■ 概念
消導化滞とは、飲食の停滞や消化機能の失調によって生じた食積・食滞を消し、胃腸の働きを回復させる治法です。
食積や誤飲・暴飲暴食、油膩(脂っこいもの)や甘味の過食により中焦が阻滞すると、脘腹膨満、噯気、嘔吐、便秘、口臭などが現れます。
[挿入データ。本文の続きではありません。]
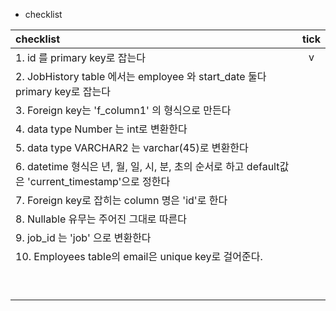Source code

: - checklist

|    checklist                                                                             | tick | 
|:----------------------------------------------------------------------------------------|:----:|
| 1. id 를 primary key로 잡는다                                                               |  v   | 
| 2. JobHistory table 에서는 employee 와 start_date 둘다 primary key로 잡는다                   |      |   
| 3. Foreign key는 'f_column1' 의 형식으로 만든다               |      | 
| 4. data type Number 는 int로 변환한다               |      | 
| 5. data type VARCHAR2 는 varchar(45)로 변환한다             |      | 
| 6. datetime 형식은 년, 월, 일, 시, 분, 초의 순서로 하고 default값은 'current_timestamp'으로 정한다   |      | 
| 7. Foreign key로 잡히는 column 명은 'id'로 한다               |      | 
| 8. Nullable 유무는 주어진 그대로 따른다               |      | 
| 9. job_id 는 'job' 으로 변환한다               |      | 
| 10. Employees table의 email은 unique key로 걸어준다.               |      | 
|                |      | 
|                |      | 
|                |      | 
|                |      | 
|                |      | 
|                |      | 
|                |      | 
|                |      | 
|                |      | 
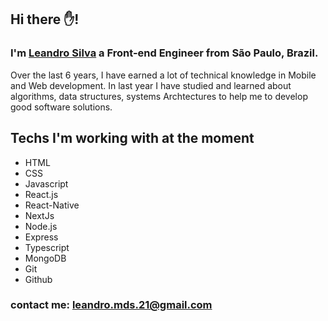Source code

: ## Hi there :hand:!

### I'm [Leandro Silva](http://www.leandromsilva.com.br) a **Front-end Engineer** from São Paulo, Brazil.

Over the last 6 years, I have earned a lot of technical knowledge in Mobile and Web development.
In last year I have studied and learned about algorithms, data structures, systems Archtectures to help me to develop good software solutions.  

## Techs I'm working with at the moment

- HTML
- CSS
- Javascript
- React.js
- React-Native
- NextJs
- Node.js
- Express
- Typescript
- MongoDB
- Git
- Github

### contact me: <leandro.mds.21@gmail.com>


<!--
**leandromds/leandromds** is a ✨ _special_ ✨ repository because its `README.md` (this file) appears on your GitHub profile.

Here are some ideas to get you started:

- 🔭 I’m currently working on ...
- 🌱 I’m currently learning ...
- 👯 I’m looking to collaborate on ...
- 🤔 I’m looking for help with ...
- 💬 Ask me about ...
- 📫 How to reach me: ...
- 😄 Pronouns: ...
- ⚡ Fun fact: ...
-->
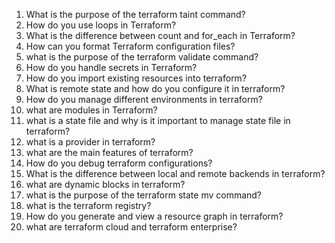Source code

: 1. What is the purpose of the terraform taint command?
2. How do you use loops in Terraform?
3. What is the difference between count and for_each in Terraform?
4. How can you format Terraform configuration files?
5. what is the purpose of the terraform validate command?
6. How do you handle secrets in Terraform?
7. How do you import existing resources into terraform?
8. What is remote state and how do you configure it in terraform?
9. How do you manage different environments in terraform?
10. what are modules in Terraform?
11. what is a state file and why is it important to manage state file in terraform?
12. what is a provider in terraform?
13. what are the main features of terraform?
14. How do you debug terraform configurations?
15. What is the difference between local and remote backends in terraform?
16. what are dynamic blocks in terraform?
17. what is the purpose of the terraform state mv command?
18. what is the terraform registry?
19. How do you generate and view a resource graph in terraform?
20. what are terraform cloud and terraform enterprise?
本治法は、停滞した飲食物を消化・分解し、脾胃の運化機能を回復させることを目的とします。
■ 目的
- 飲食停滞・食積の排除と消化改善
- 脘腹の膨満感・積滞感の解消
- 胃腸の運化機能(消化吸収)の調整
- 胃気の昇降回復による嘔吐・噯気の改善
- 糞便通行改善による排便促進
■ 適応
- 食欲不振または食後の胃部不快感
- 脘腹膨満・胃痛(食積型)
- げっぷ、口臭、酸っぱい逆流(呑酸)
- 嘔吐・下痢または便秘(食積による)
- 積滞性小児消化不良
■ 使用される代表的な薬物
- 神麹(しんきく)
- 麦芽(ばくが)
- 山楂子(さんざし)
- 莱菔子(らいふくし)
- 陳皮(ちんぴ)
- 枳実・枳殻(きじつ・きこく)
- 半夏(はんげ)
■ 備考
消導化滞は主に実証に用いられ、特に食滞が明確な場合に効果を発揮します。
証に応じて、理気・化痰・健脾・清熱・止嘔・瀉下などの治法と併用する場合があります。
小児に多く用いられますが、虚弱体質の場合は補益治法との併用が重要です。